TEXT SEGMENT:
────────────────
Provides rigidity and strength to bones and teeth, Necessary for neuromuscular activity.
What is Hypocalcemia?
< 8.9 mg/dl or < 4.5 mg/dl (ionized)
What are the symptoms of Hypocalcemia?
Twitching to face (Chvostek’s sign), EKG changes (V-Tach), Trousseau’s sign, Anxiety & confusion, Numbness to extremities & mouth, Laryngeal spasms.
What are the causes of Hypocalcemia?
Inadequate calcium intake, Impaired calcium absorption, Excessive calcium loss.
What are the nursing interventions for Hypocalcemia?
Encourage diet high in calcium and vitamin D, Administer phosphate-binding antacids, Administer calcium gluconate.
What is Hypercalcemia?
> 10.5 mg/dl or > 5.6 mg/dl (ionized)
What are the symptoms of Hypercalcemia?
Moans (gastrointestinal conditions), Stones (kidney-related issues), Groans (psychological conditions), Bones (bone pain and related conditions).
What are the causes of Hypercalcemia?
Metastatic disease of bone (cancers), Hyperparathyroidism.
What are the nursing interventions for Hypercalcemia?
Administer fluids to decrease risk of renal stones and constipation, Limit intake of calcium, Encourage hydration (3000-4000ml per day), Life-threatening levels require dialysis.
What is the normal range of Magnesium (Mg+)?
1.3 - 2.1 mEq/L
What are the functions of Magnesium (Mg+)?
Aids in neuromuscular activity.
What is Hypomagnesemia?
<1.3 mEq/L
What are the symptoms of Hypomagnesemia?
Irregular CNS (confusion/seizures), Labored respiratory, Rapid rate, Irritates myocardium, Three Ts (twitchy, tremors, and tetany), Anorexia, Trousseau’s and Chvostek’s sign, EKG signs.
What are the causes of Hypomagnesemia?
NG suction, Diarrhea, Burn patients, Alcoholism, Sepsis.
────────────────
AVAILABLE DATA:
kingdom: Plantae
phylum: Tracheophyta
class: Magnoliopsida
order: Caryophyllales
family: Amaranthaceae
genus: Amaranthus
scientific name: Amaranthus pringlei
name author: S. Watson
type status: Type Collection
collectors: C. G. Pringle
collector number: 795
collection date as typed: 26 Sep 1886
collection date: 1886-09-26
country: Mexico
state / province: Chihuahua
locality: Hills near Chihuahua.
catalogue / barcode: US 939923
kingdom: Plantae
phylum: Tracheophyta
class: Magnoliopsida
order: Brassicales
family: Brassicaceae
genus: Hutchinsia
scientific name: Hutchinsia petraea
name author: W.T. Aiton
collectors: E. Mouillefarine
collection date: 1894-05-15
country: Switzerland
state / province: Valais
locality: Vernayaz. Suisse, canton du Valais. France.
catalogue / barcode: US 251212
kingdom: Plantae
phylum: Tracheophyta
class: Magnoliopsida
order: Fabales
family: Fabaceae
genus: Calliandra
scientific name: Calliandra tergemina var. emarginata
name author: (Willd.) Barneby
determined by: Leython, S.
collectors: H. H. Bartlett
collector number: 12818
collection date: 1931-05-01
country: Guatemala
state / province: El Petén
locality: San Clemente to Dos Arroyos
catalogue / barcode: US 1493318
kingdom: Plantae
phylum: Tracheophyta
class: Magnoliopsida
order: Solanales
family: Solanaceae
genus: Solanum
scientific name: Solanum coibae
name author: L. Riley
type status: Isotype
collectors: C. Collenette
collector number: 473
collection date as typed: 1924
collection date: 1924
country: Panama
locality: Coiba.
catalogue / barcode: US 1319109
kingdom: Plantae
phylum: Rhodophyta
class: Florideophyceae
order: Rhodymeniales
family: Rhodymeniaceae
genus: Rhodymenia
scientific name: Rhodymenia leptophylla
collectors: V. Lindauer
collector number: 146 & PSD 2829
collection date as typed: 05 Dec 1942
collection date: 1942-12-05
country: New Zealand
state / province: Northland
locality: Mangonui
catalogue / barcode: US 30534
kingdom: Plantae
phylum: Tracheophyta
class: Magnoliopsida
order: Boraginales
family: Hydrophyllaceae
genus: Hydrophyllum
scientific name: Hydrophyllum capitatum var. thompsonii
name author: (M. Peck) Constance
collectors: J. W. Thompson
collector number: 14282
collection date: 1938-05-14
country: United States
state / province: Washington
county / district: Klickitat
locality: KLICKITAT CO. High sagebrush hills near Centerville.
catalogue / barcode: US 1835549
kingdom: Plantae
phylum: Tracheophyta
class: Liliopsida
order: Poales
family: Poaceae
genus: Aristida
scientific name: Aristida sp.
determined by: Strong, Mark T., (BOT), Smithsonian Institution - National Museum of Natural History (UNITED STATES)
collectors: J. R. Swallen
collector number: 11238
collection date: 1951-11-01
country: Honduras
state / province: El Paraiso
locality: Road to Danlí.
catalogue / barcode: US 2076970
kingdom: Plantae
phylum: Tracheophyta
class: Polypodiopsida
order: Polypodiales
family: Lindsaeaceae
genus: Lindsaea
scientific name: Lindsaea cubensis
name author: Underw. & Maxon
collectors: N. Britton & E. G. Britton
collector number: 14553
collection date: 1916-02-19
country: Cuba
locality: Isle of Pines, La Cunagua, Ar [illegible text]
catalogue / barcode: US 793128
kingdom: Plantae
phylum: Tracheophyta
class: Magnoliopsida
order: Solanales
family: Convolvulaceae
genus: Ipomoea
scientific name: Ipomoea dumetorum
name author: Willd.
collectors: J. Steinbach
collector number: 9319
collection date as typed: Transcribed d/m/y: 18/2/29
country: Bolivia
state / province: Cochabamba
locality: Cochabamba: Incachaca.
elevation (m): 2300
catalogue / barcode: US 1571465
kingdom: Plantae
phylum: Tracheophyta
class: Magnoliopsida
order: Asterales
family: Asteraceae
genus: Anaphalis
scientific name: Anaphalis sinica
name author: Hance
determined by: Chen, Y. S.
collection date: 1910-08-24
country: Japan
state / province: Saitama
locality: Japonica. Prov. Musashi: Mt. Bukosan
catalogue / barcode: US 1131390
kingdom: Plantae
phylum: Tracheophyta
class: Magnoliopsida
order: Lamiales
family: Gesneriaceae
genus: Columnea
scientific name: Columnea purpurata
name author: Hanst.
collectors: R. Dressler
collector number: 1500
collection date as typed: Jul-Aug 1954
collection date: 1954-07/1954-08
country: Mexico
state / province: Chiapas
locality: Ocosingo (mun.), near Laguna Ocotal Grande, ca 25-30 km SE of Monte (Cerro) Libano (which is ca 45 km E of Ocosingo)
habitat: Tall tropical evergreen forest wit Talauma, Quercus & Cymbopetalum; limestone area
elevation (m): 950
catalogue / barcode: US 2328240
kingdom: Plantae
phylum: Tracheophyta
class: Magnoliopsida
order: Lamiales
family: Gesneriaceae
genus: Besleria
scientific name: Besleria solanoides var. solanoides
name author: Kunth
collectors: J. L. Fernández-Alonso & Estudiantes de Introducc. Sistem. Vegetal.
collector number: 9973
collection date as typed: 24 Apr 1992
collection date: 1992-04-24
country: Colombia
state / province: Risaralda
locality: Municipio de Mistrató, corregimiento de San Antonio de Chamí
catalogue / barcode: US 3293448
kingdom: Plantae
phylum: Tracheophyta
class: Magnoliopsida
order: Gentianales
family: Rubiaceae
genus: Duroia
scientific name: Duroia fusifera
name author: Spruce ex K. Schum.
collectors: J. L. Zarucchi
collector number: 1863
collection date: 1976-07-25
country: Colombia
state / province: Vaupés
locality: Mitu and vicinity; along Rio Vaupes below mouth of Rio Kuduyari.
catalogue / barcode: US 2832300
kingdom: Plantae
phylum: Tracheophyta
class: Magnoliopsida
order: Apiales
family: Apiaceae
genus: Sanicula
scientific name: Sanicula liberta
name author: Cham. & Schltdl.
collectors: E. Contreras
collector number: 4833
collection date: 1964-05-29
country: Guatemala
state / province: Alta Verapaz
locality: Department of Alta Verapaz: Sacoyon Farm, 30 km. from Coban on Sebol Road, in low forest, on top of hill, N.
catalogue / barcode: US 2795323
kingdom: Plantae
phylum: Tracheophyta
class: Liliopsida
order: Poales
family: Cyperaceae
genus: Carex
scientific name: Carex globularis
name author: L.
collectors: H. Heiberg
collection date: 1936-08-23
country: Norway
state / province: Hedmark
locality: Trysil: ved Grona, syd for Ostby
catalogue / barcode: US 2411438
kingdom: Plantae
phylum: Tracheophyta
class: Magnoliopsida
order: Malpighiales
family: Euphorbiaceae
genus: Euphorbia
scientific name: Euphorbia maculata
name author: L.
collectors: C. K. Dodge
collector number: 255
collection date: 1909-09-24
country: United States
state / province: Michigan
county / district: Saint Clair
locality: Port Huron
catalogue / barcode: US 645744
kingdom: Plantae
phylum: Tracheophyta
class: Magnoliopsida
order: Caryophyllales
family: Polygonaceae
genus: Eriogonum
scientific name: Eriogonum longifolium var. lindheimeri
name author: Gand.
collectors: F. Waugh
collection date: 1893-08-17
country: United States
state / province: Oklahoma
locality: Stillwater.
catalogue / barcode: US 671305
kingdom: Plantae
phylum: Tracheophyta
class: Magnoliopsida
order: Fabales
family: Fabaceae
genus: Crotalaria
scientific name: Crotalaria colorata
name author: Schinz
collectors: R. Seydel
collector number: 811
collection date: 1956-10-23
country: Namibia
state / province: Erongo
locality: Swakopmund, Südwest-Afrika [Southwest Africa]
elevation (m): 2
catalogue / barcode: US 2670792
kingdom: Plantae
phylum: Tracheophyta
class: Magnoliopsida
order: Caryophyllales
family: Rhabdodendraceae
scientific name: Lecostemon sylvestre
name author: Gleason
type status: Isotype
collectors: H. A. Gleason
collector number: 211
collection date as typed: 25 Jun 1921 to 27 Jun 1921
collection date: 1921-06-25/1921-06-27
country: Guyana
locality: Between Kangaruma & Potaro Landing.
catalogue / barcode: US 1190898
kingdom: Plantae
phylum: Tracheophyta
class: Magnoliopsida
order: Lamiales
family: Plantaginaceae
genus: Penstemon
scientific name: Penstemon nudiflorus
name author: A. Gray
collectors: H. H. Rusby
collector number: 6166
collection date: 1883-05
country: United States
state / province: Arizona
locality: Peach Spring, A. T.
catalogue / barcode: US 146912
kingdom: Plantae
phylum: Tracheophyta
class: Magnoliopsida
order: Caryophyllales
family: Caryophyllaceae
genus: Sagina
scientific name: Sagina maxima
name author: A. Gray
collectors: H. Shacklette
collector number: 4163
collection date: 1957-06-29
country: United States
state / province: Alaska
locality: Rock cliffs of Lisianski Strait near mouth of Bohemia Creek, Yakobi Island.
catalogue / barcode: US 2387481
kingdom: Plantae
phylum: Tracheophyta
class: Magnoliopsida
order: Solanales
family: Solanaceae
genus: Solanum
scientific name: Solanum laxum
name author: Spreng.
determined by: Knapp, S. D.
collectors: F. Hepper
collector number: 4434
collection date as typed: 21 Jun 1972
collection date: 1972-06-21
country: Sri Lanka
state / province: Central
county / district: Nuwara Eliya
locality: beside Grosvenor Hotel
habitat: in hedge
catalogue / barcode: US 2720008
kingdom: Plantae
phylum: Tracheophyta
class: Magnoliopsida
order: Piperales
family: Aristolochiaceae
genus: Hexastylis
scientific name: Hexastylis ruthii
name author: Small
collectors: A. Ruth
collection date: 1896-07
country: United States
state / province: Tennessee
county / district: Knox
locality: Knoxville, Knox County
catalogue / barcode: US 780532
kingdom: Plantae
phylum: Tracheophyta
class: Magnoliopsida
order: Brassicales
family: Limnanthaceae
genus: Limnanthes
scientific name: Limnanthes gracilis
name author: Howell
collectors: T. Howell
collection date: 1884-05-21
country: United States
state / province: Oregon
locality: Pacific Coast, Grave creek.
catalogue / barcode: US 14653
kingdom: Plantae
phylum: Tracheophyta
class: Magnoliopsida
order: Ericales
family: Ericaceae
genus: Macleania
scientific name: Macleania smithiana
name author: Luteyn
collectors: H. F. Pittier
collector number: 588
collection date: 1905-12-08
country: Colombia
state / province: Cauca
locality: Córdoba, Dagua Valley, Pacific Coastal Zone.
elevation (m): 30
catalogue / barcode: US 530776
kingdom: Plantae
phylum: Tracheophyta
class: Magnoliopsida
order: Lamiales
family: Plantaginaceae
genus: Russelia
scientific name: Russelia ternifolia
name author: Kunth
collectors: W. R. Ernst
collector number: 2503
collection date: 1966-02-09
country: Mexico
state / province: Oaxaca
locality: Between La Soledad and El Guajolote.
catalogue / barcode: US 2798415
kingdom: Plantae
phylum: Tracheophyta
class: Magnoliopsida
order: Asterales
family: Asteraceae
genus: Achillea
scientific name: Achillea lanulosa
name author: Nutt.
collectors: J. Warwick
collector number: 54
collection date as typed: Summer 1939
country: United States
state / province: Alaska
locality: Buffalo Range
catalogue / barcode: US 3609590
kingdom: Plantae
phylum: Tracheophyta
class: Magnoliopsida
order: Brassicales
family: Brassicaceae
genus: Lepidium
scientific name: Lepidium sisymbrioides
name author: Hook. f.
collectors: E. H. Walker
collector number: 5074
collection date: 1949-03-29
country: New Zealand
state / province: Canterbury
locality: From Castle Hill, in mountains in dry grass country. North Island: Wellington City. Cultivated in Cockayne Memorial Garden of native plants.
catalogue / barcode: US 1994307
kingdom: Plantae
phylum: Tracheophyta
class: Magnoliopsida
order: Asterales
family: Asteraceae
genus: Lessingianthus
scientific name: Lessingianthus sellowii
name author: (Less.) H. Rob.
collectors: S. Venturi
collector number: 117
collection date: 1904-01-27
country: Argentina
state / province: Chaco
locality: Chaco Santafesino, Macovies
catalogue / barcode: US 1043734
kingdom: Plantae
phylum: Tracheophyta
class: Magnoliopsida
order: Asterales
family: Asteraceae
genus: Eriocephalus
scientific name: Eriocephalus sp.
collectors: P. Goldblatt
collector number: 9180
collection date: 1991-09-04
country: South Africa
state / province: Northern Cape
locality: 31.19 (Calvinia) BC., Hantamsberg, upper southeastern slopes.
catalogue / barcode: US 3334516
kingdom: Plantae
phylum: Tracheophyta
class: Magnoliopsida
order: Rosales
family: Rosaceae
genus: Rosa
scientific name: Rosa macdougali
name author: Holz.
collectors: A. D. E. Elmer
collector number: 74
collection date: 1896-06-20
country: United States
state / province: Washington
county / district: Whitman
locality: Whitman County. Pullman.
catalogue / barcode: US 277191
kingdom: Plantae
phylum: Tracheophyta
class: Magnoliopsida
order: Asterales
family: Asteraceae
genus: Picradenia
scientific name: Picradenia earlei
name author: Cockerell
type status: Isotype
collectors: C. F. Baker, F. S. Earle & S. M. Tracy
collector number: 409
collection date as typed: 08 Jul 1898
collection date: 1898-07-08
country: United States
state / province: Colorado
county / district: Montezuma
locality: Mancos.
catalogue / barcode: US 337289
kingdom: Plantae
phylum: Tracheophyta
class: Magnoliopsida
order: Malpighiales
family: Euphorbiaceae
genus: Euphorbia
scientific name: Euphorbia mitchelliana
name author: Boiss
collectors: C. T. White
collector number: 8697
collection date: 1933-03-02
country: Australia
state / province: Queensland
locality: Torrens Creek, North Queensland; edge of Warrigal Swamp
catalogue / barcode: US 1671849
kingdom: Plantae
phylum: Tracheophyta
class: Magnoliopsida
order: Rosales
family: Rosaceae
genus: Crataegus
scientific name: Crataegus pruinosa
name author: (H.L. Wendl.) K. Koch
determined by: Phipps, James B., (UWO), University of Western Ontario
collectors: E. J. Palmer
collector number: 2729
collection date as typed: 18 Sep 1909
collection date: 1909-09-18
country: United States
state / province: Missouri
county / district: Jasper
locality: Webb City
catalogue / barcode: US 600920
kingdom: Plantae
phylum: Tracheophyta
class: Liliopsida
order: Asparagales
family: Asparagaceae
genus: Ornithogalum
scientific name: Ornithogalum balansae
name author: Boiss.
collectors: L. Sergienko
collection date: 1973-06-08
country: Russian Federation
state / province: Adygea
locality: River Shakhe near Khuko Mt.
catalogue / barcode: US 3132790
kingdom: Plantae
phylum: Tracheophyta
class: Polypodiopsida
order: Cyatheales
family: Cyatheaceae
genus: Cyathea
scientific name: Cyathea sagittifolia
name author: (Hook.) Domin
────────────────
TASK GOAL:
In the electrolyte notes, what daily amount of hydration is encouraged for hypercalcemia? The items have no connection to the electrolyte notes.

RESPONSE BELOW:
3000-4000 ml per day.